## EXERCISE
Within the listing below, show every line that contains the word "into".

## DATA EXTRACT

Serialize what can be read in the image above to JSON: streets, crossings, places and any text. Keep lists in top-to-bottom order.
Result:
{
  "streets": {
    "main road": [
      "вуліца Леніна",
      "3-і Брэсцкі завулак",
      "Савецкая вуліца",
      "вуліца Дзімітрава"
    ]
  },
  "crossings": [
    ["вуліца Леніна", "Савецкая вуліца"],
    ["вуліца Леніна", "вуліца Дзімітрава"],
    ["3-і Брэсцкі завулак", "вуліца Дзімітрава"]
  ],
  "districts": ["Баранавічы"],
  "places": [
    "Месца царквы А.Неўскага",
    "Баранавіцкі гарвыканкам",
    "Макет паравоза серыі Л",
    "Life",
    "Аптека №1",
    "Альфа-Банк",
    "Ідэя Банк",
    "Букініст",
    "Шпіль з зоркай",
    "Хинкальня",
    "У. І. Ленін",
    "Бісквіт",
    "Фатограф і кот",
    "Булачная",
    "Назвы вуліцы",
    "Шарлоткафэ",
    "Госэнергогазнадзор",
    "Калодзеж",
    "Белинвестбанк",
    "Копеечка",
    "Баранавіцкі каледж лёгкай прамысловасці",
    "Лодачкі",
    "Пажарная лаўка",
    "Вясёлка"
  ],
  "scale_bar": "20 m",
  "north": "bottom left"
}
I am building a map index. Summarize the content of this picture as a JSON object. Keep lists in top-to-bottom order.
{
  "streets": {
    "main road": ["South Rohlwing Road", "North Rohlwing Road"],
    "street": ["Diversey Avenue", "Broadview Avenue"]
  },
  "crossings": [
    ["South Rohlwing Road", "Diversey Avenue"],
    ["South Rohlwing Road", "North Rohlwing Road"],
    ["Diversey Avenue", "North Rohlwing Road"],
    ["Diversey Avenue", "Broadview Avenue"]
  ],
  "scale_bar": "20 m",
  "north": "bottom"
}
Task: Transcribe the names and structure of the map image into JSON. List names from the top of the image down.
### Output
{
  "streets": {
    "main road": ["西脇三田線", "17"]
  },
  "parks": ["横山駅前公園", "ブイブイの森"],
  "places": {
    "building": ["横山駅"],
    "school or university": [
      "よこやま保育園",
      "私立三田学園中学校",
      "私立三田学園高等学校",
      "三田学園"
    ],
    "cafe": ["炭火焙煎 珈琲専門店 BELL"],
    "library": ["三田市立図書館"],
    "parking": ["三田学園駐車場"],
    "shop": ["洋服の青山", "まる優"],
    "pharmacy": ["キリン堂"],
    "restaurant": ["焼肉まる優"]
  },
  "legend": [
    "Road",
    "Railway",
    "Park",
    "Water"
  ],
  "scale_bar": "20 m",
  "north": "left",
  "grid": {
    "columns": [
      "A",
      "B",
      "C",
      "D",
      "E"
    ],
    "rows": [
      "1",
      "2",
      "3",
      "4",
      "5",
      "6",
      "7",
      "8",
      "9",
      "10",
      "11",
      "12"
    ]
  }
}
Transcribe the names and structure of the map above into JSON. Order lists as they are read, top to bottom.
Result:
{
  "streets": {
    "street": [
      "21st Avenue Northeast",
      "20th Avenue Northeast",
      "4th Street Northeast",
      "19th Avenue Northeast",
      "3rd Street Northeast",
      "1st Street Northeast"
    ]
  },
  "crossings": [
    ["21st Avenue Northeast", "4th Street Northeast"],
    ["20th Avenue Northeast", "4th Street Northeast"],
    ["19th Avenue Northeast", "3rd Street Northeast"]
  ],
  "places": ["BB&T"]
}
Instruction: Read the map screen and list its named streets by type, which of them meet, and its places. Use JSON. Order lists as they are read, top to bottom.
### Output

## OUTPUT OF THE TASK
Task: Transcribe the names and structure of the map image into JSON. List names from the top of the image down.
Transcribe the names and structure of the map above into JSON. Order lists as they are read, top to bottom.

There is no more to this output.